Following the 2010 merger of T-Mobile and Orange to form EE, many Virgin Media customers were able to use phones previously locked to either of these companies, although EE SIMs would not work in phones locked to Virgin. However, the merger meant Virgin Mobile customers reported losing signal as EE consolidated the coverage of the two formerly separate networks. As part of the merger, Virgin Media continued the agreement with EE to use its network, and phones could roam between a formerly T-Mobile UK mast and a former Orange mast from early October 2011.

=== Liberty Global, 2013 ===
Virgin Media was sold to the American cable TV group Liberty Global in 2013.

In November 2016, Virgin launched 4G, with new tariffs and rollover of unused monthly data. Users on 4G plans had free access to WhatsApp and Facebook Messenger apps by "zero-rating".

Virgin Mobile originally offered pay-as-you-go contracts, but in October 2019 these were closed to new customers and tariffs were increased for existing customers.

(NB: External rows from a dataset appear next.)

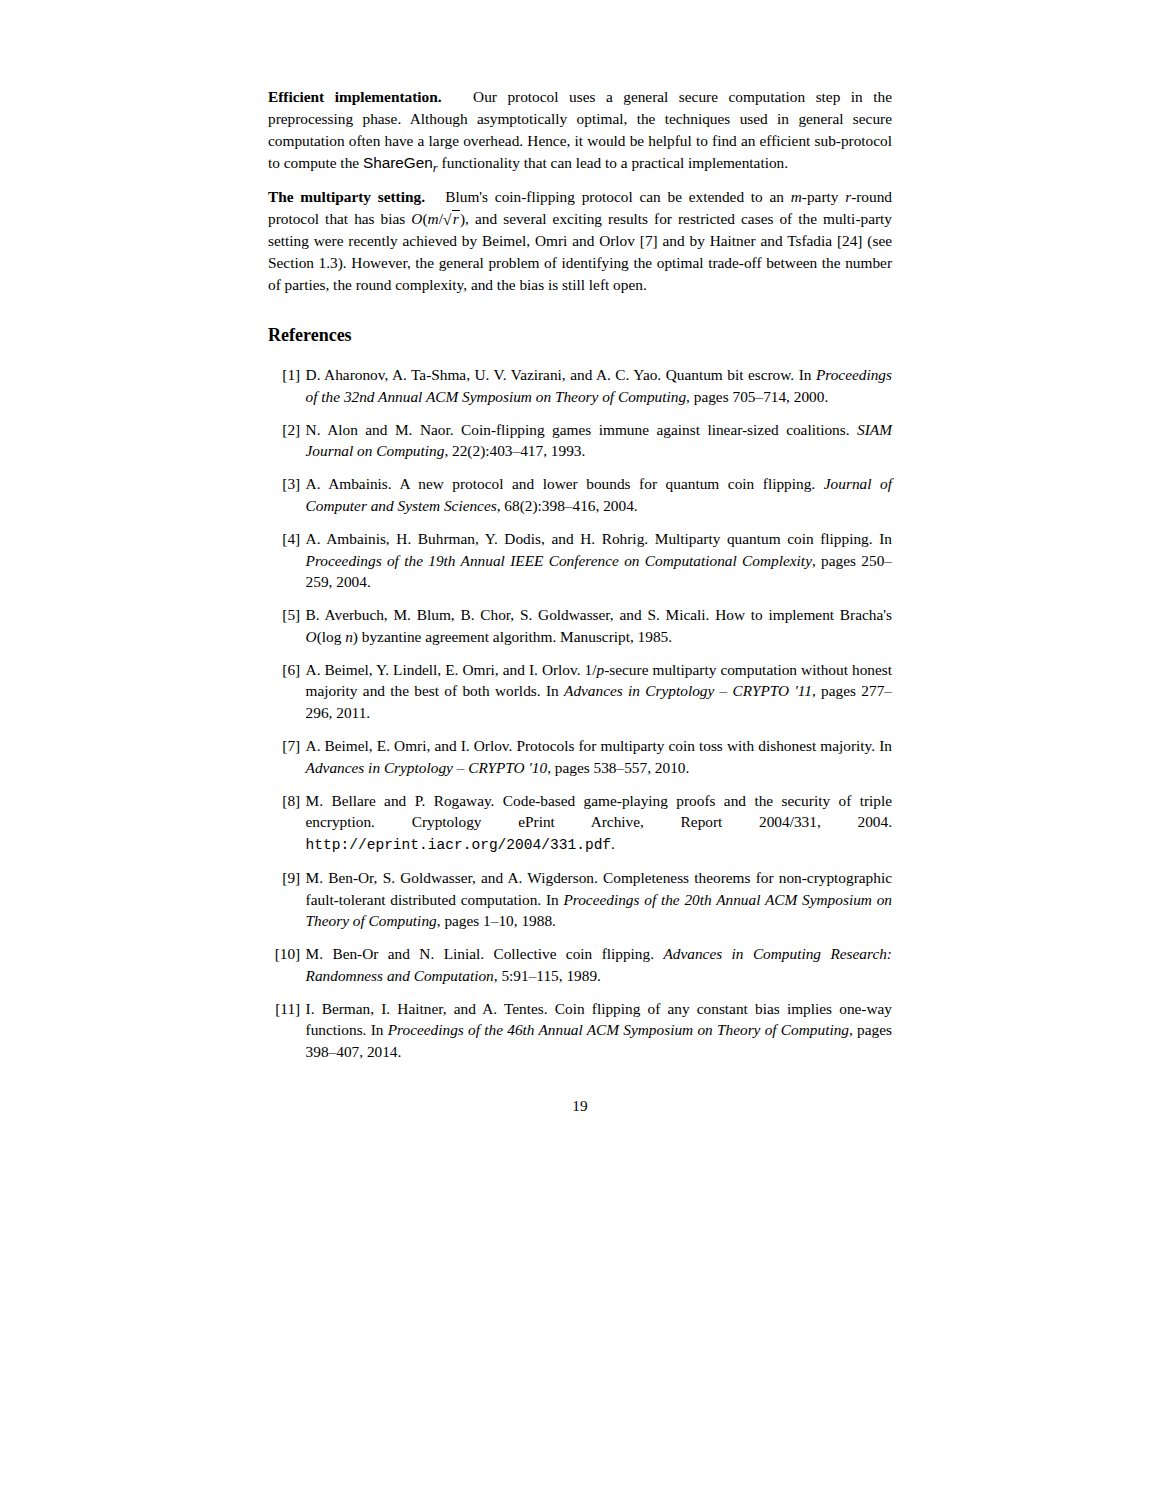Efficient implementation. Our protocol uses a general secure computation step in the preprocessing phase. Although asymptotically optimal, the techniques used in general secure computation often have a large overhead. Hence, it would be helpful to find an efficient sub-protocol to compute the ShareGenr functionality that can lead to a practical implementation.
The multiparty setting. Blum's coin-flipping protocol can be extended to an m-party r-round protocol that has bias O(m/√r), and several exciting results for restricted cases of the multi-party setting were recently achieved by Beimel, Omri and Orlov [7] and by Haitner and Tsfadia [24] (see Section 1.3). However, the general problem of identifying the optimal trade-off between the number of parties, the round complexity, and the bias is still left open.
References
[1] D. Aharonov, A. Ta-Shma, U. V. Vazirani, and A. C. Yao. Quantum bit escrow. In Proceedings of the 32nd Annual ACM Symposium on Theory of Computing, pages 705–714, 2000.
[2] N. Alon and M. Naor. Coin-flipping games immune against linear-sized coalitions. SIAM Journal on Computing, 22(2):403–417, 1993.
[3] A. Ambainis. A new protocol and lower bounds for quantum coin flipping. Journal of Computer and System Sciences, 68(2):398–416, 2004.
[4] A. Ambainis, H. Buhrman, Y. Dodis, and H. Rohrig. Multiparty quantum coin flipping. In Proceedings of the 19th Annual IEEE Conference on Computational Complexity, pages 250–259, 2004.
[5] B. Averbuch, M. Blum, B. Chor, S. Goldwasser, and S. Micali. How to implement Bracha's O(log n) byzantine agreement algorithm. Manuscript, 1985.
[6] A. Beimel, Y. Lindell, E. Omri, and I. Orlov. 1/p-secure multiparty computation without honest majority and the best of both worlds. In Advances in Cryptology – CRYPTO '11, pages 277–296, 2011.
[7] A. Beimel, E. Omri, and I. Orlov. Protocols for multiparty coin toss with dishonest majority. In Advances in Cryptology – CRYPTO '10, pages 538–557, 2010.
[8] M. Bellare and P. Rogaway. Code-based game-playing proofs and the security of triple encryption. Cryptology ePrint Archive, Report 2004/331, 2004. http://eprint.iacr.org/2004/331.pdf.
[9] M. Ben-Or, S. Goldwasser, and A. Wigderson. Completeness theorems for non-cryptographic fault-tolerant distributed computation. In Proceedings of the 20th Annual ACM Symposium on Theory of Computing, pages 1–10, 1988.
[10] M. Ben-Or and N. Linial. Collective coin flipping. Advances in Computing Research: Randomness and Computation, 5:91–115, 1989.
[11] I. Berman, I. Haitner, and A. Tentes. Coin flipping of any constant bias implies one-way functions. In Proceedings of the 46th Annual ACM Symposium on Theory of Computing, pages 398–407, 2014.
19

On 6 November 2019, it was announced that Virgin Mobile would end their 20-year contract with BT and EE, and would use Vodafone's network from 2021, initially for five years. From January 2021 new customers were connected to the Vodafone network, and it was reported that existing customers would be moved from EE to Vodafone by early 2022. However, following the mid-2021 merger, Virgin Media O2 stated that notice to cancel the MVNO agreement had been given, and that the company intended to bring all consumer mobile services onto the O2 network.

=== Merger with O2, and closure ===
In May 2020, it was announced that the owner of Virgin Mobile, Liberty Global, was in talks with Telefónica, owner of the O2 network, to merge the two companies. Following approval by the Competition and Markets Authority, the merger to form Virgin Media O2 was completed on 1 June 2021. Virgin Media said that Virgin Mobile customers would see no immediate changes.

In January 2021, Virgin Media launched 5G services using the Vodafone network. Later that year, the company announced that their pay-as-you-go service would be discontinued between October 2021 and January 2022. The transfer of all Virgin Mobile customers from the Vodafone network to the O2 network was completed in 2022.

In January 2023, it was confirmed by Virgin Media O2 that Virgin Mobile would close, with all customers moving from Virgin Mobile to O2; migration started in March 2023 and was completed in August 2023. On 31 August 2023, sales of new Virgin Mobile SIM only and device plans were stopped and the network ceased operations.